For the actual execution of the experiments, batch tests are to be carried out first, analogous to the IVT. Here, especially influencing variables that are difficult to capture by simulation, such as the oligonucleotide encapsulation, are to be investigated.
The composition of the lipid mix is taken from the literature. Here, the N/P ratio is particularly crucial for feasibility. This describes the ratio of amine groups in the ionizable lipid to the number of phosphates in the backbone of the oligonucleotides.
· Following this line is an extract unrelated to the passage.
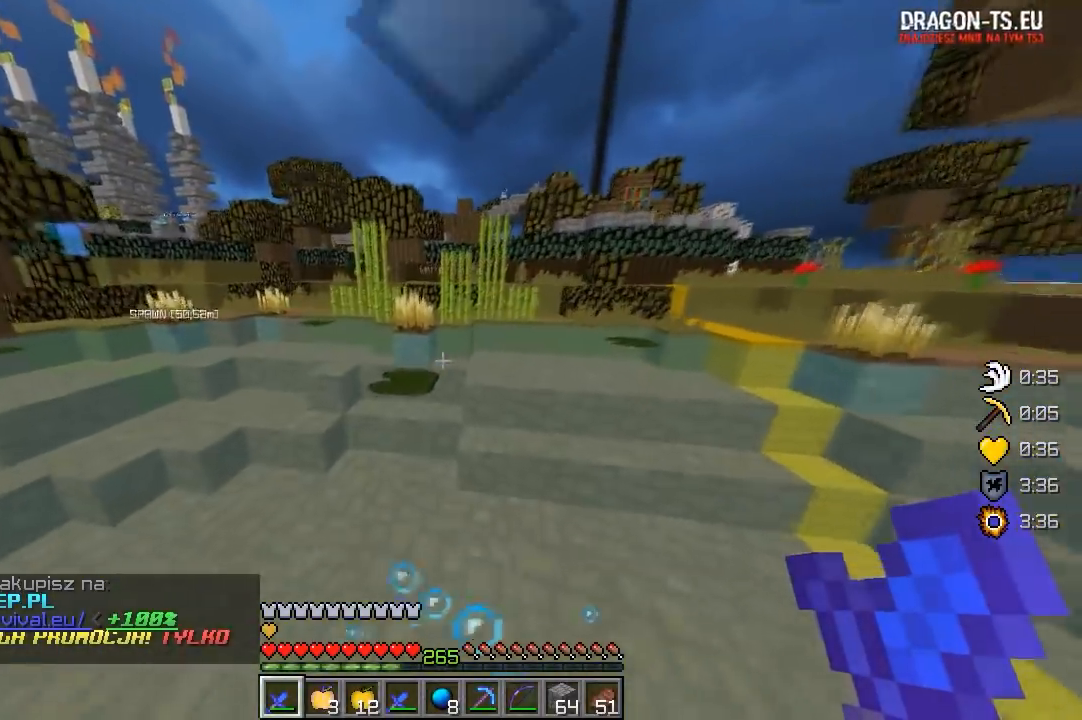
{"keys": ["a", "w"], "mouse": [], "events": [[317, "a", "down"]]}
The optimal N/P ratio for the mRNA vaccine developed by BioNTech and Pfizer is 6 [98].
To demonstrate feasibility, LNPs are first generated without oligonucleotides at a smaller scale of 0.5 mL. Subsequently, this will be performed at the same scale with the use of non-linearized pDNA. The two experiments are then repeated in a larger scale of 1.5 mL to demonstrate scale-up and reproducibility. Finally, the transferability to linearized pDNA and mRNA will be investigated in two experiments of 1.5 mL each. The experimental design with the exact compositions is shown in Table 10.
All experiments of the experimental design are carried out in sections by pipetting. Finally, the scale-up to the mixing section takes place. This is shown in Figure 26.
To determine the integrity of lipids, the combination of RP chromatography with an ELSD has been discussed in the literature [99]. The size distribution of the LNPs is performed by size-exclusion chromatography (SEC) and downstream MALS/DLS [100,101].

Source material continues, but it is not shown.